It’s a well-worn phrase in American politics within the executive branch of the United States government:
“I serve at the pleasure of the President.”
The staffer who utters these words is, in effect, saying they were asked to serve on the President’s payroll and that they will do so until they are told they’re no longer needed – at which time they will immediately tender their resignation upon the President’s request. Whether it actually happens this way behind closed doors, it’s the way this time-honored tradition has been played out before the American public dating back to the early days of our Republic.
There’s a simplicity to this perspective that has rich application to the life of the Christian leader. Each of us serves at the pleasure of the LORD of Hosts – the sovereign Commander of all armies earthly and heavenly – Who alone knows our best use. He gave us our calling in the first place. In some instances, He calls us to a similar type and context of ministry for a lifetime.

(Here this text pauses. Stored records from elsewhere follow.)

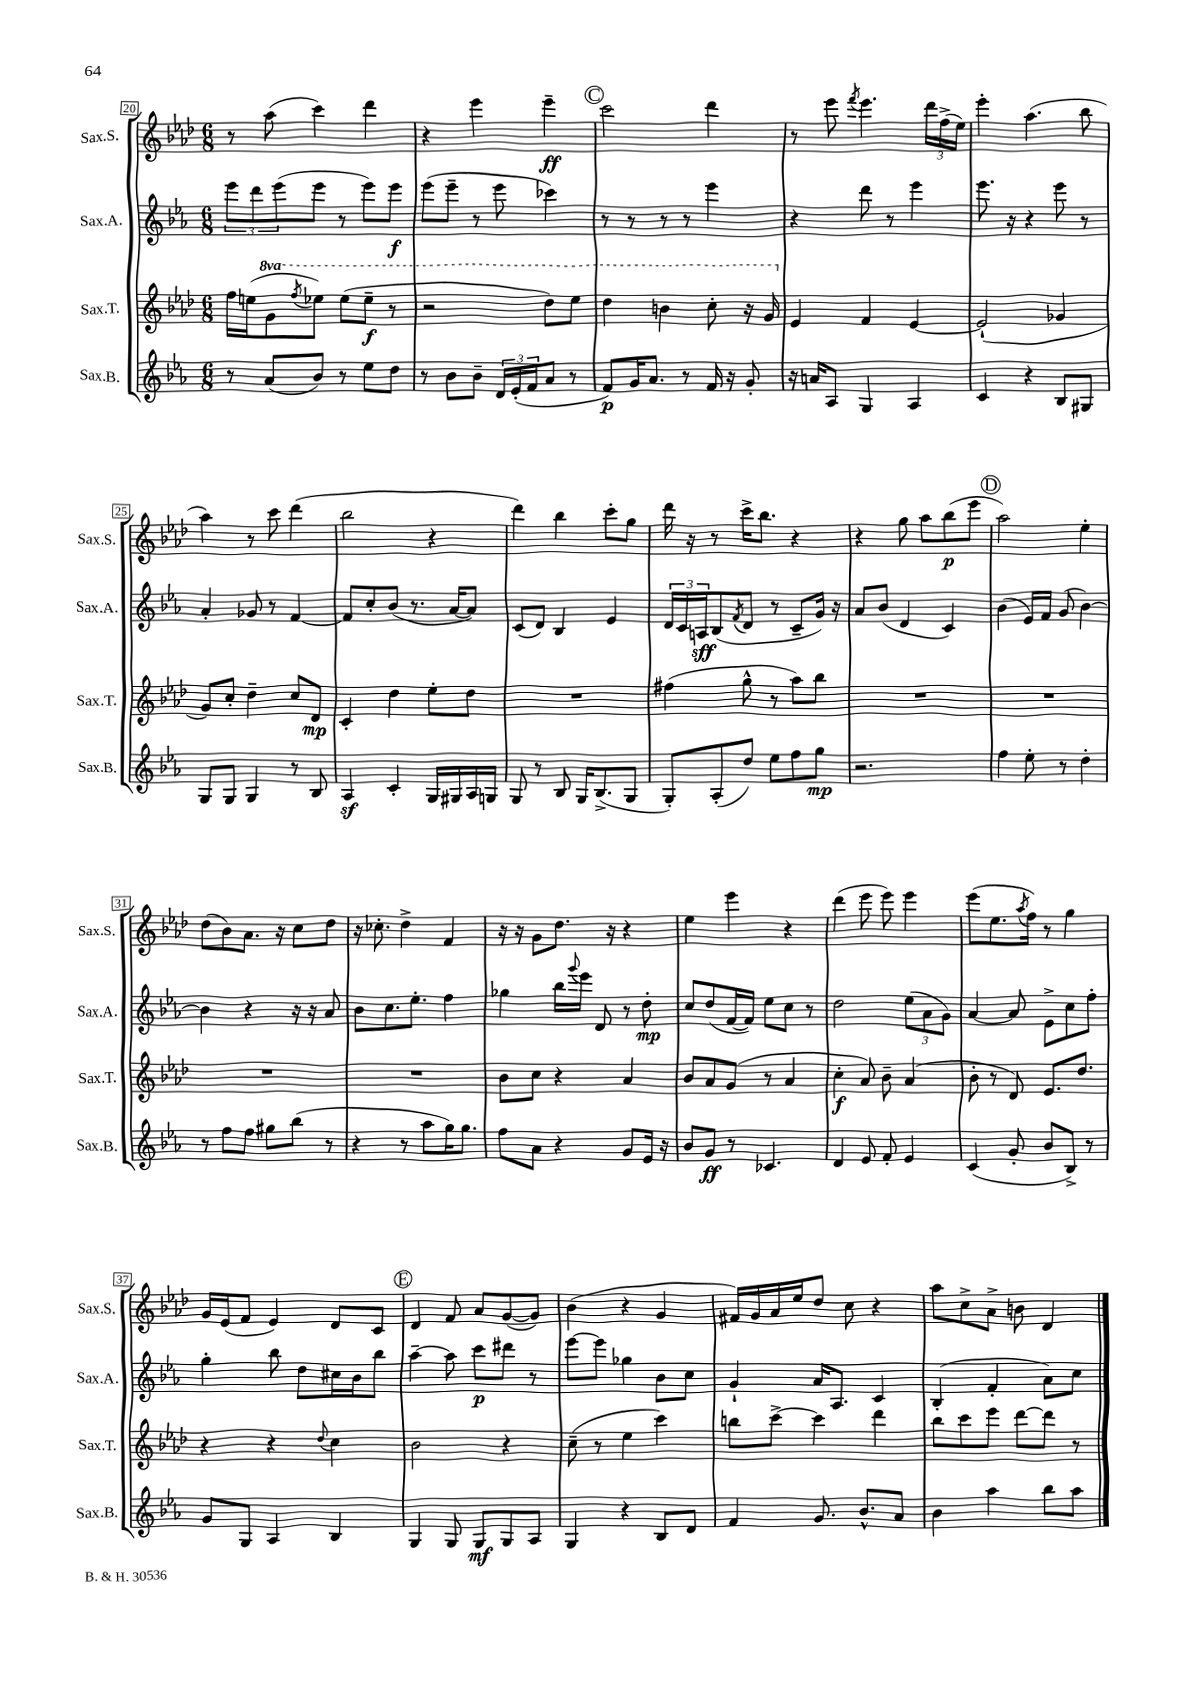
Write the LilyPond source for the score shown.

<<
\new StaffGroup <<
\new Staff = "s0" \with { instrumentName = "Sax.S." shortInstrumentName = "Sax.S." } {
    \clef treble \key aes \major \numericTimeSignature \time 6/8
    r8 aes''8( c'''4) des'''4 |
    r4 ees'''4 ees'''4--\ff |
    \mark \markup { \circle "C" } c'''2 des'''4 |
    r8 ees'''8 \acciaccatura { f'''8 } ees'''4. \tuplet 3/2 { des'''16 f''16->( ees''16) } |
    ees'''4-. aes''4.( bes''8 |
    aes''4) r8 c'''8 des'''4( |
    bes''2 r4 |
    des'''4) bes''4 c'''8-. g''8 |
    des'''16 r16 r8 c'''16-> bes''8. r4 |
    r4 g''8 aes''8 bes''8\p( ees'''8 |
    \mark \markup { \circle "D" } aes''2) ees''4-. |
    des''8( bes'8) aes'8. r16 c''8 des''8 |
    r16 ces''8.-. des''4-> f'4 |
    r16 r16 g'8 des''8. r16 r4 |
    ees''4 ees'''4 r4 |
    des'''4( ees'''8 ees'''8) ees'''4 |
    ees'''8( ees''8. \acciaccatura { aes''8 } f''16) r8 g''4 |
    g'16 ees'16( f'8 ees'4) des'8 c'8 |
    \mark \markup { \circle "E" } des'4 f'8 aes'8 g'8~( g'8) |
    bes'4( r4 g'4 |
    fis'16) g'16 aes'16 ees''16 des''8 c''8 r4 |
    aes''8 c''8-> aes'8-> b'8 des'4 \bar "|." |
}
\new Staff = "s1" \with { instrumentName = "Sax.A." shortInstrumentName = "Sax.A." } {
    \clef treble \key ees \major \numericTimeSignature \time 6/8
    \tuplet 3/2 { ees'''8 d'''8 ees'''8( } ees'''8 r8 ees'''8) ees'''8\f |
    ees'''8( ees'''8-- r8 ees'''8 ces'''4) |
    \mark \markup { \circle "C" } r8 r8 r8 r8 ees'''4 |
    r4 d'''8 r8 ees'''4 |
    ees'''8. r16 r4 ees'''8 r8 |
    aes'4-. ges'8 r8 f'4~ |
    f'8 c''8-. bes'8( r8. aes'16~ aes'8) |
    c'8( d'8) bes4 ees'4 |
    \tuplet 3/2 { d'16 c'16 a16\sff } bes8( \acciaccatura { f'8 } d'8 r8 c'8-- g'16) r16 |
    aes'8 bes'8( d'4 c'4) |
    \mark \markup { \circle "D" } bes'4( ees'16) f'16 g'8( bes'4~) |
    bes'4 r4 r16 r16 aes'8 |
    bes'8 c''8. ees''8.-. f''4 |
    ges''4 bes''16 \appoggiatura { g'''8 } ees'''16 d'8 r8 d''8-.\mp |
    c''8 d''8( f'16~ f'16) ees''8 c''8 r8 |
    d''2 \tuplet 3/2 { ees''8( aes'8 g'8) } |
    aes'4~ aes'8 ees'8-> c''8 f''8-. |
    g''4-. bes''8 d''8 cis''16 bes'16 bes''8 |
    \mark \markup { \circle "E" } aes''4~-- aes''8 c'''8\p dis'''8 r8 |
    ees'''8~ ees'''8 ges''4 bes'8 c''8 |
    g'4-! aes'16 aes8. c'4 |
    bes4-.( f'4-. aes'8) c''8 \bar "|." |
}
\new Staff = "s2" \with { instrumentName = "Sax.T." shortInstrumentName = "Sax.T." } {
    \clef treble \key aes \major \numericTimeSignature \time 6/8 \set Staff.ottavationMarkups = #ottavation-simple-ordinals
    f''16 e''16( \ottava #1 g''8 \acciaccatura { f'''8 } ees'''!8) ees'''8( ees'''8--\f r8 |
    r2 des'''8) ees'''8 |
    \mark \markup { \circle "C" } des'''4 b''4 c'''8-. r16 g''16 \ottava #0 |
    ees'4 f'4 ees'4~ |
    ees'2-!( ges'4 |
    g'8) c''8-. des''4-- c''8 des'8\mp |
    c'4-. des''4 ees''8-. des''8 |
    R2. |
    fis''4( g''8-^ r8 aes''8) bes''8 |
    R2. |
    \mark \markup { \circle "D" } R2. |
    R2. |
    R2. |
    bes'8 c''8 r4 aes'4 |
    bes'8 aes'8 g'8( r8 aes'4 |
    c''4-.\f aes'8) bes'8-- aes'4( |
    bes'8-. r8 des'8) ees'8. des''8. |
    r4 r4 \appoggiatura { des''8 } c''4 |
    \mark \markup { \circle "E" } bes'2 r4 |
    c''8--( r8 ees''4 c'''4) |
    b''8 c'''8~-> c'''4 des'''4 |
    bes''8 c'''8 ees'''8 des'''8~ des'''8 r8 \bar "|." |
}
\new Staff = "s3" \with { instrumentName = "Sax.B." shortInstrumentName = "Sax.B." } {
    \clef treble \key ees \major \numericTimeSignature \time 6/8
    r8 aes'8( bes'8) r8 ees''8 d''8 |
    r8 bes'8 bes'8-- \tuplet 3/2 { d'16 ees'16-.( f'16 } aes'8 r8 |
    \mark \markup { \circle "C" } f'8\p) g'16 aes'8. r8 f'16 r16 g'8-. |
    r16 a'16 aes8 g4 aes4 |
    c'4 r4 bes8 gis8 |
    g8 g8 g4 r8 bes8 |
    aes4\sf c'4-. g16 gis16 aes16 g16 |
    g8 r8 bes8 g16 bes8.->( g8 |
    g8-.) aes8-.( d''8) ees''8 f''8 g''8\mp |
    r2. |
    \mark \markup { \circle "D" } f''4 ees''8-. r8 d''4-. |
    r8 f''8 f''8 gis''8 bes''8( r8 |
    r4 r8 aes''8 g''16) g''8. |
    f''8 aes'8 r4 g'8 ees'16 r16 |
    bes'8 g'8\ff r8 ces'4. |
    d'4 ees'8 f'8-. ees'4 |
    c'4( g'8-. bes'8 bes8->) r8 |
    g'8 g8 aes4 bes4 |
    \mark \markup { \circle "E" } g4 g8 g8\mf g8 aes8 |
    g4 r4 bes8 d'8 |
    f'4 g'8. bes'8.-^ aes'8 |
    bes'4 aes''4 bes''8 aes''8 \bar "|." |
}
>>
>>
\layout { \context { \Score currentBarNumber = #20 \override BarNumber.stencil = #(make-stencil-boxer 0.1 0.3 ly:text-interface::print) } }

In other cases, He leads us into seasons of work and ministry for the purpose of equipping us for future usefulness.
Sometimes we will realize the purpose for such equipping; other times, we won’t have a clue. This latter scenario tends to also coincide with times of testing, refinement and suffering. Phrases such as “dark nights of the soul” and “severe gifts” have been used by popular Christian authors to describe such redemptive times in God’s economy. Such labeling can help us embrace meaning during tough times, even if they don’t serve to alleviate any of the suffering.
When we sense the winds of change blowing into our lives and ministries, it can feel rather scary. If you’re anything like me, my old nature likes the predictability of sameness, especially if my professional identity has become attached to my previous work. My true devotion is tested. Is my focus more on myself or on the One who called me in the first place? Am I being more faithful to the vision itself or to the One who birthed that vision in me all those years ago? Am I serving at the pleasure of myself and my kingdom or of Him and His?
It really comes down to whether we really trust Him. If it really is about His glory and His Kingdom, we’ll be willing to lay down the thing into which we may have poured all our blood, sweat and tears. But as Christian leaders, we’re not really throwing something away. We’re surrendering it back to the One from Whom it originated – a recycling of that thing, if you will. Consider it a reinvestment into the next adventure God has in store for us.
That doesn’t mean we won’t struggle to accept His new direction (even if that means some kicking and screaming in our private prayer closet). He’s big enough to handle that. Isn’t that what we mean by “come as you are”, anyway? He accepts us right where we are… and lovingly nudges, tugs and prods us in the direction of His ultimate desire for us.
What’s being sown into our lives today as a result of our current circumstances? How might God be tilling up the fallow ground in preparation towards something new? It reminds me of a song from the earlier days of contemporary Christian music:
In the things familiar, we find security / Resisting all the changes the days and years can bring / When God decides to lead you through an open door / Inviting you to walk in realms you’ve never known before
Beyond the open door is a new and fresh anointing / Hear the Spirit calling you to go / Walk on through the door, for the Lord will go before you / into a greater power you’ve never known before
– Beyond the Open Door, Gaither Vocal Band, from the album “A Few Good Men” (1992)
Remember: the unburdened life isn’t staying with the comfort of what we know but rather in following His lead down the sanctifying path.
Heavenly father, LORD of Hosts: You are the Lord of my life. What is Your pleasure to work in and through me today? May it count for the Kingdom in ways far beyond what I can even imagine or think. Enable me to be faithful to You today – even if it’s painful. I trust You to accomplish all that You intend, whether I get to see the end result someday or not. Amen.